_Exercise aim:_ Print the records exactly. Miss nothing.

_Provided material:_
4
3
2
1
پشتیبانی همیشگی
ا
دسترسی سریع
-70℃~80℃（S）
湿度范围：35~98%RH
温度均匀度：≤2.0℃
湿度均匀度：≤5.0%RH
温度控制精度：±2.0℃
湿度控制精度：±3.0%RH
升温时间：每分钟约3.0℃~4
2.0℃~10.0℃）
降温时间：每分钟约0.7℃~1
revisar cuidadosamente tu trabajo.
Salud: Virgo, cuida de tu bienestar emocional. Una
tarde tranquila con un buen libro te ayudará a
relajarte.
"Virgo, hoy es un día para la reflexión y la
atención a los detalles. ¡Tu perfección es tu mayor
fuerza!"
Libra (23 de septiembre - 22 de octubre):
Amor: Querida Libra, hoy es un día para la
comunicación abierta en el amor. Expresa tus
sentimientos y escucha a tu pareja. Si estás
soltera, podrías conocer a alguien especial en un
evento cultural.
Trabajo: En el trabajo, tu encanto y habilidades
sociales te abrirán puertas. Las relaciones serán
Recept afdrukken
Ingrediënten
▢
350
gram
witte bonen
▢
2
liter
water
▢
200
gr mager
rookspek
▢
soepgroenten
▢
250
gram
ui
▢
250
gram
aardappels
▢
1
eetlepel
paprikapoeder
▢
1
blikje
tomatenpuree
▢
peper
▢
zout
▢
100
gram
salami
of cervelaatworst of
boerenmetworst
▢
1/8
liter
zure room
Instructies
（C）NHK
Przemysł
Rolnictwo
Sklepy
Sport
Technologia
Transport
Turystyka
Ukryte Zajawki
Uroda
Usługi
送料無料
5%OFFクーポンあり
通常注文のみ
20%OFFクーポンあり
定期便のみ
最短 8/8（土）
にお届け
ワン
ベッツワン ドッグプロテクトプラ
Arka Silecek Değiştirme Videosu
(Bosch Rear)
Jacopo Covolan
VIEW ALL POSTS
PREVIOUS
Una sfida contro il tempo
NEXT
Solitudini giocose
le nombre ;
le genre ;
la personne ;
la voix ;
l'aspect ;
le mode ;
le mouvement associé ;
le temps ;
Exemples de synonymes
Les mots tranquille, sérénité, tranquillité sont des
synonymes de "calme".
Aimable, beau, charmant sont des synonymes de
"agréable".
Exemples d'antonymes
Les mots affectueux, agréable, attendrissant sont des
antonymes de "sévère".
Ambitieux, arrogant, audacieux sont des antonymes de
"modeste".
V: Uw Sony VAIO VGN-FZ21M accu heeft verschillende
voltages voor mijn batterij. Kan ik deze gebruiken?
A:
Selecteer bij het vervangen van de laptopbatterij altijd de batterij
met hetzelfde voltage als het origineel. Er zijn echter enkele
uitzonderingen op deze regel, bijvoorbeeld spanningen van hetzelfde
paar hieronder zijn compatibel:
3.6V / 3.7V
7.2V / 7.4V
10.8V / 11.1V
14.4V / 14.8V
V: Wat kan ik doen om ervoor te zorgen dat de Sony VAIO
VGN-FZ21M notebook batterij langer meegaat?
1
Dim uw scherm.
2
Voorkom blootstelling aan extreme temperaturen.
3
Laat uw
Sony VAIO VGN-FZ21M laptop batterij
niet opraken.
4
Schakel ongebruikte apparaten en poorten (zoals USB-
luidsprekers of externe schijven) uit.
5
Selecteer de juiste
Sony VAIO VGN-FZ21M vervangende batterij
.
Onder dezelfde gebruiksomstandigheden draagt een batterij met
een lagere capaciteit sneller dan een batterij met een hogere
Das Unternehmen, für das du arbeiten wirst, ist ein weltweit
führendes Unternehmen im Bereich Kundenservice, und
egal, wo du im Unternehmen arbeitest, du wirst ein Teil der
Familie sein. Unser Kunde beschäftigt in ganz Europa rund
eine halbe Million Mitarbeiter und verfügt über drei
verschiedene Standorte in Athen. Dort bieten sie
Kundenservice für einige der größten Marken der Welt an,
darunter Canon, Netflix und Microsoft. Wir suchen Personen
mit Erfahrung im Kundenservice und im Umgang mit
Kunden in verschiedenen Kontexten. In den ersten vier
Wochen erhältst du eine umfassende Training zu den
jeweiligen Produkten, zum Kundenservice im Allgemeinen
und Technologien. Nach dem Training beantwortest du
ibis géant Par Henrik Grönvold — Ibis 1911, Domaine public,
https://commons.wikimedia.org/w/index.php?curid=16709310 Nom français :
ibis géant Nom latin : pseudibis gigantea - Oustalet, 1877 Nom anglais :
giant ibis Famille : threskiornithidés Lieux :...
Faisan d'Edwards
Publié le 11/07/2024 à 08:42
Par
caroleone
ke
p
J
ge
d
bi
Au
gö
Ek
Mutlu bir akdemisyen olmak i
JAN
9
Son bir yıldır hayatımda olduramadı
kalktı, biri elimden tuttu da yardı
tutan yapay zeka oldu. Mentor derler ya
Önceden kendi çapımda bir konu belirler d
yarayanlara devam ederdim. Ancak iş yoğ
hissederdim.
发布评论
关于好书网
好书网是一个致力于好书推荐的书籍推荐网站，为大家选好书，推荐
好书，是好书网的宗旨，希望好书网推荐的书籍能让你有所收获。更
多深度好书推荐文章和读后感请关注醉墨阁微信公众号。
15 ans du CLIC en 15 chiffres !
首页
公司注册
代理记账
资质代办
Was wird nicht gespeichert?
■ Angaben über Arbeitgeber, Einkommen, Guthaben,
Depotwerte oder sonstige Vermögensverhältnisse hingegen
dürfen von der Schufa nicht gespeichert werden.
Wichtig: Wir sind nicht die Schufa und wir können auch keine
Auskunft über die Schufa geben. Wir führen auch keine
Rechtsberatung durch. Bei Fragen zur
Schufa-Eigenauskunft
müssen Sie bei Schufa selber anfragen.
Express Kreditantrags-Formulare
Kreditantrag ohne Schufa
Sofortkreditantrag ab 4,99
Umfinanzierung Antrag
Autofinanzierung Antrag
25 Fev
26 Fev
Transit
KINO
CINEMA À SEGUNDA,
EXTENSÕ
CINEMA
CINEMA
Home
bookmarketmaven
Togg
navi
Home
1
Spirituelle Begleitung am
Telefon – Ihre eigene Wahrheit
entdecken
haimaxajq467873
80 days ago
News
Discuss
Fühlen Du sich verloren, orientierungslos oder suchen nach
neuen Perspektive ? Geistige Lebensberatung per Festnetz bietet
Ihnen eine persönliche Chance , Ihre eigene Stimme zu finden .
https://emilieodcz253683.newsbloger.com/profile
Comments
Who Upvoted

_Solution to this task:_
4
3
2
1
پشتیبانی همیشگی
ا
دسترسی سریع
-70℃~80℃（S）
湿度范围：35~98%RH
温度均匀度：≤2.0℃
湿度均匀度：≤5.0%RH
温度控制精度：±2.0℃
湿度控制精度：±3.0%RH
升温时间：每分钟约3.0℃~4
2.0℃~10.0℃）
降温时间：每分钟约0.7℃~1
revisar cuidadosamente tu trabajo.
Salud: Virgo, cuida de tu bienestar emocional. Una
tarde tranquila con un buen libro te ayudará a
relajarte.
"Virgo, hoy es un día para la reflexión y la
atención a los detalles. ¡Tu perfección es tu mayor
fuerza!"
Libra (23 de septiembre - 22 de octubre):
Amor: Querida Libra, hoy es un día para la
comunicación abierta en el amor. Expresa tus
sentimientos y escucha a tu pareja. Si estás
soltera, podrías conocer a alguien especial en un
evento cultural.
Trabajo: En el trabajo, tu encanto y habilidades
sociales te abrirán puertas. Las relaciones serán
Recept afdrukken
Ingrediënten
▢
350
gram
witte bonen
▢
2
liter
water
▢
200
gr mager
rookspek
▢
soepgroenten
▢
250
gram
ui
▢
250
gram
aardappels
▢
1
eetlepel
paprikapoeder
▢
1
blikje
tomatenpuree
▢
peper
▢
zout
▢
100
gram
salami
of cervelaatworst of
boerenmetworst
▢
1/8
liter
zure room
Instructies
（C）NHK
Przemysł
Rolnictwo
Sklepy
Sport
Technologia
Transport
Turystyka
Ukryte Zajawki
Uroda
Usługi
送料無料
5%OFFクーポンあり
通常注文のみ
20%OFFクーポンあり
定期便のみ
最短 8/8（土）
にお届け
ワン
ベッツワン ドッグプロテクトプラ
Arka Silecek Değiştirme Videosu
(Bosch Rear)
Jacopo Covolan
VIEW ALL POSTS
PREVIOUS
Una sfida contro il tempo
NEXT
Solitudini giocose
le nombre ;
le genre ;
la personne ;
la voix ;
l'aspect ;
le mode ;
le mouvement associé ;
le temps ;
Exemples de synonymes
Les mots tranquille, sérénité, tranquillité sont des
synonymes de "calme".
Aimable, beau, charmant sont des synonymes de
"agréable".
Exemples d'antonymes
Les mots affectueux, agréable, attendrissant sont des
antonymes de "sévère".
Ambitieux, arrogant, audacieux sont des antonymes de
"modeste".
V: Uw Sony VAIO VGN-FZ21M accu heeft verschillende
voltages voor mijn batterij. Kan ik deze gebruiken?
A:
Selecteer bij het vervangen van de laptopbatterij altijd de batterij
met hetzelfde voltage als het origineel. Er zijn echter enkele
uitzonderingen op deze regel, bijvoorbeeld spanningen van hetzelfde
paar hieronder zijn compatibel:
3.6V / 3.7V
7.2V / 7.4V
10.8V / 11.1V
14.4V / 14.8V
V: Wat kan ik doen om ervoor te zorgen dat de Sony VAIO
VGN-FZ21M notebook batterij langer meegaat?
1
Dim uw scherm.
2
Voorkom blootstelling aan extreme temperaturen.
3
Laat uw
Sony VAIO VGN-FZ21M laptop batterij
niet opraken.
4
Schakel ongebruikte apparaten en poorten (zoals USB-
luidsprekers of externe schijven) uit.
5
Selecteer de juiste
Sony VAIO VGN-FZ21M vervangende batterij
.
Onder dezelfde gebruiksomstandigheden draagt een batterij met
een lagere capaciteit sneller dan een batterij met een hogere
Das Unternehmen, für das du arbeiten wirst, ist ein weltweit
führendes Unternehmen im Bereich Kundenservice, und
egal, wo du im Unternehmen arbeitest, du wirst ein Teil der
Familie sein. Unser Kunde beschäftigt in ganz Europa rund
eine halbe Million Mitarbeiter und verfügt über drei
verschiedene Standorte in Athen. Dort bieten sie
Kundenservice für einige der größten Marken der Welt an,
darunter Canon, Netflix und Microsoft. Wir suchen Personen
mit Erfahrung im Kundenservice und im Umgang mit
Kunden in verschiedenen Kontexten. In den ersten vier
Wochen erhältst du eine umfassende Training zu den
jeweiligen Produkten, zum Kundenservice im Allgemeinen
und Technologien. Nach dem Training beantwortest du
ibis géant Par Henrik Grönvold — Ibis 1911, Domaine public,
https://commons.wikimedia.org/w/index.php?curid=16709310 Nom français :
ibis géant Nom latin : pseudibis gigantea - Oustalet, 1877 Nom anglais :
giant ibis Famille : threskiornithidés Lieux :...
Faisan d'Edwards
Publié le 11/07/2024 à 08:42
Par
caroleone
ke
p
J
ge
d
bi
Au
gö
Ek
Mutlu bir akdemisyen olmak i
JAN
9
Son bir yıldır hayatımda olduramadı
kalktı, biri elimden tuttu da yardı
tutan yapay zeka oldu. Mentor derler ya
Önceden kendi çapımda bir konu belirler d
yarayanlara devam ederdim. Ancak iş yoğ
hissederdim.
发布评论
关于好书网
好书网是一个致力于好书推荐的书籍推荐网站，为大家选好书，推荐
好书，是好书网的宗旨，希望好书网推荐的书籍能让你有所收获。更
多深度好书推荐文章和读后感请关注醉墨阁微信公众号。
15 ans du CLIC en 15 chiffres !
首页
公司注册
代理记账
资质代办
Was wird nicht gespeichert?
■ Angaben über Arbeitgeber, Einkommen, Guthaben,
Depotwerte oder sonstige Vermögensverhältnisse hingegen
dürfen von der Schufa nicht gespeichert werden.
Wichtig: Wir sind nicht die Schufa und wir können auch keine
Auskunft über die Schufa geben. Wir führen auch keine
Rechtsberatung durch. Bei Fragen zur
Schufa-Eigenauskunft
müssen Sie bei Schufa selber anfragen.
Express Kreditantrags-Formulare
Kreditantrag ohne Schufa
Sofortkreditantrag ab 4,99
Umfinanzierung Antrag
Autofinanzierung Antrag
25 Fev
26 Fev
Transit
KINO
CINEMA À SEGUNDA,
EXTENSÕ
CINEMA
CINEMA
Home
bookmarketmaven
Togg
navi
Home
1
Spirituelle Begleitung am
Telefon – Ihre eigene Wahrheit
entdecken
haimaxajq467873
80 days ago
News
Discuss
Fühlen Du sich verloren, orientierungslos oder suchen nach
neuen Perspektive ? Geistige Lebensberatung per Festnetz bietet
Ihnen eine persönliche Chance , Ihre eigene Stimme zu finden .
https://emilieodcz253683.newsbloger.com/profile
Comments
Who Upvoted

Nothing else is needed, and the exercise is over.